Direct MarketingDirect marketing gives an organisation access to the target market without any intermediaries. The customer is sold to inside their own home or office. And delivery follows, directly into the home or the office. This is ‘armchair shopping’ since customers do not have to go out, shop and traipse wearily home again. For example, pizza companies are among many who offer home sales and home delivery to facilitate today’s growing army of busy people. Even computers and computer peripherals are often bought and delivered through the post.

Some manufacturers do their own Direct Marketing so that they gain direct access to the market. Some intermediaries, such as retailers, do their own Direct Marketing through customer loyalty schemes and catalogues.

The purpose of Direct Marketing is to develop a database of customers and establish lifelong, personal relationships with them.

They are recruited through integrated communications such as mass media campaigns, with response mechanisms like coupons and free-phone numbers, as well as sales promotions, competition entry forms, guarantee forms, Internet Web site entry forms and neighbour-get-neighbour campaigns. Telesales and mail shots from lists of prospects are also used to boost direct sales and to gather names of customers for the database.

Other forms of Direct Marketing include door-to-door selling, direct response TV, TV shopping channels, the Internet, and CD catalogues.
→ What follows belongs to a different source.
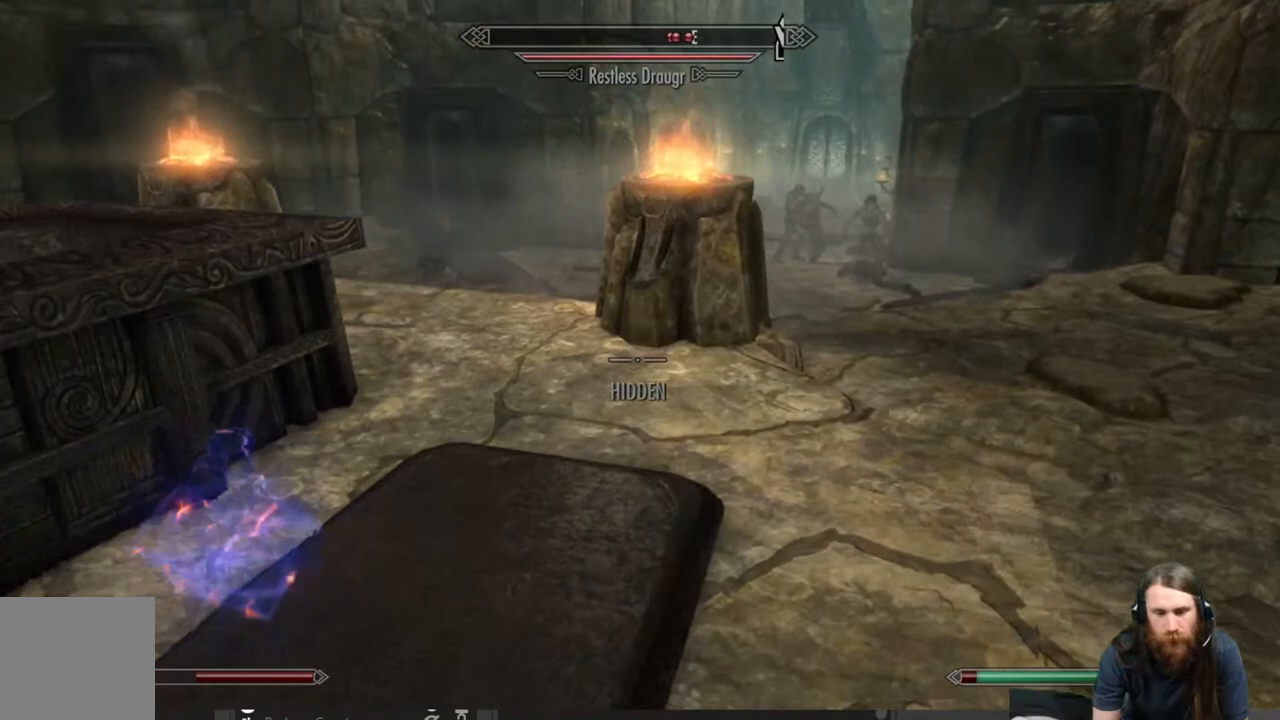
{"buttons": [], "left_stick": "up", "right_stick": "center", "events": [[267, "right_stick", "left"], [450, "right_stick", "center"]]}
Direct Marketing gives access to end customers directly, but it does require resources or at least partners with resources. For example, sophisticated databases and expert logistical systems are required if dealing with thousands or sometimes millions of customers. Getting the right goods to the right customer on time in good condition requires expertise. Many organisations subcontract the physical distribution aspect out to ‘fulfilment houses’ who specialise in the logistics of stock holding, order processing, packing, despatch and invoicing.

Direct Marketing can cause some channel conflict particularly when, say, a manufacturer is seen to reach over the shoulder of the middle man and offer goods directly to the end customer.

Although multiple channels, or multi-channels, give a supplier more distribution options and probably better distribution penetration, it needs to be handled sensitively since it can upset distributors who see direct marketing competing with them for their own customers.

Having said that, direct marketing can deliver more than increased sales, and improved distribution penetration: it can deliver a database of customers, their profiles, buying behaviour and more. This is a valuable asset which is not shown on most balance sheets but nevertheless it can have an immense impact on distribution, sales and profits in the short, medium and long term.